Wolverine jest zdolny do regeneracji swojego ciała. Zadane mu rany goją się same. Nie szkodzą mu trucizny, jest odporny na wirusy, choroby, działanie alkoholu. Jego refleks, zwinnosć, skocznosć, a także poziom wyostrzenia wszystkich zmysłów maja nadludzki charakter. Wolverine się nie starzeje, nie jest jednak niesmiertelny. Pozbawienie go niezbędnych do życia organów wewnętrznych, prowadzi do jego terminacji.
Szkielet Wolverine'a różni się od ludzkiego wysuwanymi z brzegu obydwu dłoni niezwykle twardymi i ostrymi szponami (trzy na każdej dłoni).

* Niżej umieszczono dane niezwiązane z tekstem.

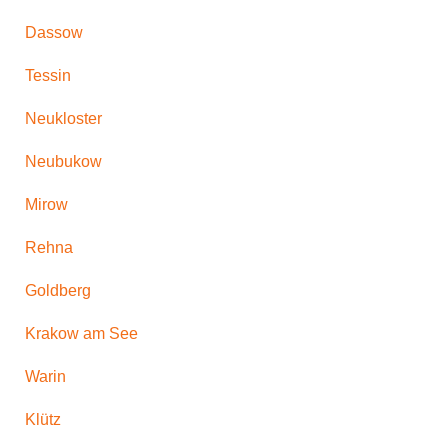
Dassow
Tessin
Neukloster
Neubukow
Mirow
Rehna
Goldberg
Krakow am See
Warin
Klütz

  • Wzrost: ok. 162 cm - niższy ode mnie!
  • Oczy - niebieskie, włosy - czarne
  • Rodzice: John i Elizabeth Howlett (matka popełnia samobójstwo po tym, kiedy James zabił Thomasa Logana)
  • Rok urodzenia: Koniec XIX w.
  • Miejsce urodzenia: Alberta, Kanada 
  • Pierwsza miłosć: Róża
  • Pierwszy kompan/przyjaciel - chłopiec zwany Psem
  • Żona: Itsu - zabita przez zamachowców

Historia J. Howletta:

W dzieciństwie był wątłym chłopcem zaniedbywanym przez matkę (kobieta załamała się psychicznie po śmierci młodszego brata Jamesa). Młody Howlett spędzał czas z dwójką przyjaciół: Różą oraz Psem (synem Thomasa Logana, zarządcy majątku, w którym mieszkała rodzina Howlett). Thomas Logan, mocno nadużywający alkoholu, często znęcał się nad swoim synem, co było przyczyną zaburzeń psychopatycznych Psa. W wieku młodzieńczym napastował on Różę, o czym James poinformował Logana. Spowodowało to lawinę wydarzeń, w których czasie pierwszy raz objawiła się mutacja Jamesa Howletta - kościste szpony.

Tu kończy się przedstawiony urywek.